■ QUESTIONS ON THE MATERIAL
• A. In the comment on Cassandra protocol v5 performance, under what conditions did v4 perform better?
• B. Pick up the comment on Cassandra protocol v5 performance after its last sentence and continue it.

[jira] [Commented] (CASSANDRA-15299) CASSANDRA-13304 follow-up: improve checksumming and compression in protocol v5-beta

Alex Petrov (Jira) Thu, 23 Jul 2020 02:17:13 -0700


    [ 
https://issues.apache.org/jira/browse/CASSANDRA-15299?page=com.atlassian.jira.plugin.system.issuetabpanels:comment-tabpanel&focusedCommentId=17163372#comment-17163372
 ]


Alex Petrov commented on CASSANDRA-15299:
-----------------------------------------

Thanks Olivier, you're right this one is fixed. I was using other branch to 
hunt down the leaks and never switched back.

I did some basic performance tests, and it looks like new v5 outperforms always 
outperforms old v4 and v5, and performs either on par with a new v4, or better 
than it, in most of scenarios. Scenarios where v4 seems to perform better that 
I was able to produce were with a single connected client. There, with a small 
number of concurrent async operations, v4 was performing better. However, this 
might not be such an important scenario. In general, the more we can use 
batching, the better results seem to be. At the same time, checksumming doesn't 
seem to negatively contribute to V5 performance.

This is a very basic benchmark, since server and client run on the same 
machine, so there's definitely some interference. What might be good about this 
test, Cassandra read/write path is mocked out to avoid further interference.

(Records from a data source)
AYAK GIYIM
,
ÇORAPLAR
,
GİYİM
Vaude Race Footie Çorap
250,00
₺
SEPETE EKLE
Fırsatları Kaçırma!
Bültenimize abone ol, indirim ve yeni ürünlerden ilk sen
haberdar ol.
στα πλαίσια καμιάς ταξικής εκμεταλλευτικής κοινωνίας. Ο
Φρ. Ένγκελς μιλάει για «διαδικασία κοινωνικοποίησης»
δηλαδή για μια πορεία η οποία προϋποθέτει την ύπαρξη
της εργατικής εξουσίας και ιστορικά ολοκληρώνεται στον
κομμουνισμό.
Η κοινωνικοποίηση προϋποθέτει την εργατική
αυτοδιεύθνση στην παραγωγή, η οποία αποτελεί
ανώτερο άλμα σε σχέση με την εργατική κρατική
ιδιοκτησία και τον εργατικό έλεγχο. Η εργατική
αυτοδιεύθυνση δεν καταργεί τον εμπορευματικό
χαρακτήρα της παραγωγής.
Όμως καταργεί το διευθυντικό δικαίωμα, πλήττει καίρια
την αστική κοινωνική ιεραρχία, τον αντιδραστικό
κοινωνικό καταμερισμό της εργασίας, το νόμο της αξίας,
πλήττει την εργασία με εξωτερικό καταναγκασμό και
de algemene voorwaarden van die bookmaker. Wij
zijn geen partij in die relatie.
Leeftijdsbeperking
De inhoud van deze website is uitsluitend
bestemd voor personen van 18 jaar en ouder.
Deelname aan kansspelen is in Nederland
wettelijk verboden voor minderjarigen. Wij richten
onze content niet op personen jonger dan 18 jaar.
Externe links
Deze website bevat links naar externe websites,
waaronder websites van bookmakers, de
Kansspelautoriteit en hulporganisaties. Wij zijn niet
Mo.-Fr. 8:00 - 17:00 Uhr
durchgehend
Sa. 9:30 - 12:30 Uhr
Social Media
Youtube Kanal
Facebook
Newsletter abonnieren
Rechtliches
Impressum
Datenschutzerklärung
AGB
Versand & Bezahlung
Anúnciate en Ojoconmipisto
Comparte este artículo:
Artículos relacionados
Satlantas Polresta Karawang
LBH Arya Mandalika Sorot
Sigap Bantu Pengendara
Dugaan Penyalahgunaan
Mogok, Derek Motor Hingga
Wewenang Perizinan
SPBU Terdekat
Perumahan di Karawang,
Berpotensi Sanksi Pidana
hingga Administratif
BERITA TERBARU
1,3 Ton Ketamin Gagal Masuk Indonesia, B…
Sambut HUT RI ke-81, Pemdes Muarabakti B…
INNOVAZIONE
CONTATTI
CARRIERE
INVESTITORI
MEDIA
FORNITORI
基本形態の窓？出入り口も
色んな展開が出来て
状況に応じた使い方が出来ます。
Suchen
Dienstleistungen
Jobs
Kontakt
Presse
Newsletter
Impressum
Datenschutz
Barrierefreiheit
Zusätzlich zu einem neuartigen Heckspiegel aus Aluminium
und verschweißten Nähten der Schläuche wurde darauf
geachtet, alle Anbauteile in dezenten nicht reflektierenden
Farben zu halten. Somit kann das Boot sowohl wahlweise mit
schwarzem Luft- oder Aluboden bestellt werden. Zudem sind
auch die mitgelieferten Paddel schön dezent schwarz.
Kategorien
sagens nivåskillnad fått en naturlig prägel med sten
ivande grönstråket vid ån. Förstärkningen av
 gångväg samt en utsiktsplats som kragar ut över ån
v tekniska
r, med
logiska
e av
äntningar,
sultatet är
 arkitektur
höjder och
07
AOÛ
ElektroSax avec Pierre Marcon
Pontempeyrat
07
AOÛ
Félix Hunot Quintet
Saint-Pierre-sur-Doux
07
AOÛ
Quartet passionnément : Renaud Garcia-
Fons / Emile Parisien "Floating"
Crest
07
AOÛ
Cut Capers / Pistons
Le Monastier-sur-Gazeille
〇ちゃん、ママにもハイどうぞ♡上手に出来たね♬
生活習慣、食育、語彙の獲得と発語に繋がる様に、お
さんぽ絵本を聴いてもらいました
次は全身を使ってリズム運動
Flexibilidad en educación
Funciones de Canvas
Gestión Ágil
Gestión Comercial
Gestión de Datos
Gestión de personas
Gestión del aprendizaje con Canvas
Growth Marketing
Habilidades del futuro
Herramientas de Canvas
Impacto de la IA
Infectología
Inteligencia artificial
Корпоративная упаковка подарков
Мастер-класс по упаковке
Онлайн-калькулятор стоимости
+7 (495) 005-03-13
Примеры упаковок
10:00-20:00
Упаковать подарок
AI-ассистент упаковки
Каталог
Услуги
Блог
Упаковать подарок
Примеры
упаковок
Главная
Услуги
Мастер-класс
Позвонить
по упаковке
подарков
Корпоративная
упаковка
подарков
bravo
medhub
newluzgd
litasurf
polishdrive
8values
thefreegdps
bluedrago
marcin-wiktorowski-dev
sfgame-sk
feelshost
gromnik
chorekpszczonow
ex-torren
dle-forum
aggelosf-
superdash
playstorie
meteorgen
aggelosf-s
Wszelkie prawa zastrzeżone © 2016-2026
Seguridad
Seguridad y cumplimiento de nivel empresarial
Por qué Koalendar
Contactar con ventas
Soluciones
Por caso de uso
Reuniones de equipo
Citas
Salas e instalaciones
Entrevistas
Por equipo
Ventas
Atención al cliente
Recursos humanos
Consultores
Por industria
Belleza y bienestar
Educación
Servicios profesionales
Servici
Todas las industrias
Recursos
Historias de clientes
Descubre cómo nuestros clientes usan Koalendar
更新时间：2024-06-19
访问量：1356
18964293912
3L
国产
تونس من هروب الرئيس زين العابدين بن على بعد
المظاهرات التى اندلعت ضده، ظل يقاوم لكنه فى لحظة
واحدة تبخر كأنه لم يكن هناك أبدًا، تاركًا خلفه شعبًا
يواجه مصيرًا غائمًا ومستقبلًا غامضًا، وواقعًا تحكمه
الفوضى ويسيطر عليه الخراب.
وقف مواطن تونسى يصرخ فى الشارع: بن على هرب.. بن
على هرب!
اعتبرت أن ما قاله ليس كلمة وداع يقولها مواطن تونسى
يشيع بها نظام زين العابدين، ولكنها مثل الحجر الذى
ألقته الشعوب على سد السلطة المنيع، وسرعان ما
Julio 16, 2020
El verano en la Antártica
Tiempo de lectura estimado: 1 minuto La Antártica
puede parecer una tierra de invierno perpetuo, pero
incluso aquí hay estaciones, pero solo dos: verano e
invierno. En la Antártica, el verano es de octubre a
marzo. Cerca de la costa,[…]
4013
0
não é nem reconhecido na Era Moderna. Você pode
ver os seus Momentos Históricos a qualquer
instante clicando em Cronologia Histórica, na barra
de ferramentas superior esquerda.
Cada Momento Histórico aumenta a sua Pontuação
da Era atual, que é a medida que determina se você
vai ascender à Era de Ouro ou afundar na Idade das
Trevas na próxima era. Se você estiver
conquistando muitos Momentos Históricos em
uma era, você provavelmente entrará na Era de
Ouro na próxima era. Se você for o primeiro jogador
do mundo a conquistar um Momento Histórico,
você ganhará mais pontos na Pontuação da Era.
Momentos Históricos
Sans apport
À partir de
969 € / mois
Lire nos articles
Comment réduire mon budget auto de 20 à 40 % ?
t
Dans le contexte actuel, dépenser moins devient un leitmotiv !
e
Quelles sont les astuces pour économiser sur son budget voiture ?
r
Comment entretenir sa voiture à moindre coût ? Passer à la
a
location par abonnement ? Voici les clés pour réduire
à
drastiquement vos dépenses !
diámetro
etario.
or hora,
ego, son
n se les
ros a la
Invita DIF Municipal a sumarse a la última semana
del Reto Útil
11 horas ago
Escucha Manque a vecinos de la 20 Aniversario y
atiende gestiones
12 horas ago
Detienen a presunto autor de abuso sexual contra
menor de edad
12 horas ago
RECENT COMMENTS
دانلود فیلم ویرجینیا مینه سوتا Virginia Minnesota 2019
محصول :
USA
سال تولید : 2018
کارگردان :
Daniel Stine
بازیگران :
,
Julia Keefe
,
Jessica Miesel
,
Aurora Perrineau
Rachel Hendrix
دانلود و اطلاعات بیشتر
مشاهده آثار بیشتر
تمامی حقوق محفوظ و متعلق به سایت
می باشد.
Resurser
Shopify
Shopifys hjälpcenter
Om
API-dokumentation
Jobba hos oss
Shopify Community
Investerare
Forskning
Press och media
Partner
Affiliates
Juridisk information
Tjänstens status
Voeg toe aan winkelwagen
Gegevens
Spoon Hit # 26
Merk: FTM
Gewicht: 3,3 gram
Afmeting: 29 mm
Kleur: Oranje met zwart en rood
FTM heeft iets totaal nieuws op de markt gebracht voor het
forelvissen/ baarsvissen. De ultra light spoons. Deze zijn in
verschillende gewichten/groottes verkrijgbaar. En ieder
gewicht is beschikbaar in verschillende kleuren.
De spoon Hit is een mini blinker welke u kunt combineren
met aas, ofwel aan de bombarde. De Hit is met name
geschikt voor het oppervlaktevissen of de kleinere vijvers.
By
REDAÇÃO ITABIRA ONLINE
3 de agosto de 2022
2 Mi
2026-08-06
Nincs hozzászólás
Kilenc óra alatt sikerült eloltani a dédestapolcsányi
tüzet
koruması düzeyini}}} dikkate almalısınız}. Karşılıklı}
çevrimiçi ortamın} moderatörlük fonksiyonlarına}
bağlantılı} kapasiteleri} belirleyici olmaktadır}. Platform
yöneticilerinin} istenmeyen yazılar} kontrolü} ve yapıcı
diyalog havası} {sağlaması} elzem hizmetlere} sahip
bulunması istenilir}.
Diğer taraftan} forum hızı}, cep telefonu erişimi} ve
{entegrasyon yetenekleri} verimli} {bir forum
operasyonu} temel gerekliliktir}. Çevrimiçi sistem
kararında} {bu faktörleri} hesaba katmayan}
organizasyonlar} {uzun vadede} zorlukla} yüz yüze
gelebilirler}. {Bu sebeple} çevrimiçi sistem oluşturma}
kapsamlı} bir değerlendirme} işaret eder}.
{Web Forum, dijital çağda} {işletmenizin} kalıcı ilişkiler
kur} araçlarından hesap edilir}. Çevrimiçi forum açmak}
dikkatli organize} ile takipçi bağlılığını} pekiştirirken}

■ ANSWERS TO THE EXERCISE
• A. With a single connected client and a small number of concurrent async operations.

• B.
Scenario 1: requestSize = 1197, responseSize = 234, 10 connected clients, 1 
async operation per batch:
{code:java}
V5
Variance: 135333.13542032443
Median:   155.0
90p:      159.0
95p:      160.0
99p:      160.0

V4
Variance: 107837.257938666
Median:   153.0
90p:      158.0
95p:      158.0
99p:      158.0
{code}
Scenario 2: requestSize = 1197, responseSize = 234, 10 connected clients, 5 
async operation per batch:
{code:java}
Variance: 2.3154951046883754E7
Median:   183.0
90p:      190.0
95p:      191.0
99p:      192.0

Variance: 9145882.574275833
Median:   196.0
90p:      203.0
95p:      204.0
99p:      204.0
{code}
Scenario 3: requestSize = 1197, responseSize = 234, 10 connected clients, 10 
async operation per batch:
{code:java}
V5
Variance: 6.080661284308405E7
Median:   182.0
90p:      190.0
95p:      191.0
99p:      191.0

Variance: 7.45228262686024E7
Median:   218.0
90p:      229.0
95p:      230.0
99p:      231.0
{code}
Scenario 4: requestSize = 1515743, responseSize = 415145, 10 connected clients, 
1 async operation per batch:
{code:java}
V5
Variance: 3.809988628626683E7
Median:   2442.0
90p:      2482.0
95p:      2487.0
99p:      2489.2995

V4
Variance: 8.865722070719789E7
Median:   3083.0
90p:      3129.0
95p:      3134.0
99p:      3136.0
{code}
Here, we have even a larger boost from V5, which is great, and I think this was 
exactly what was aimed for. I haven't tested multiple large ops per batch, but 
I also don't see many use-cases for such scenario.

One of the things we probably want to improve is to avoid copying from 
{{Frame}} to outgoing buffers. We can use something in the spirit of 
{{SegmentBuilder}} that driver uses, and simply write frames directly to the 
outgoing buffer. It looks like this part may simplify memory management, since 
we'll have one thing less to worry about. Similar improvement can be done on 
the incoming path, but here it might be trickier to do so since we're reusing 
the code from {{net}} package. It looks like reusing code from {{net}} has 
actually made some of the things a bit harder to follow. 

Speaking of {{Segment}} in driver, we probably want to use naming that is 
consistent with server.

One other comment I wanted to leave is on {{FlushItem}} and releasing things.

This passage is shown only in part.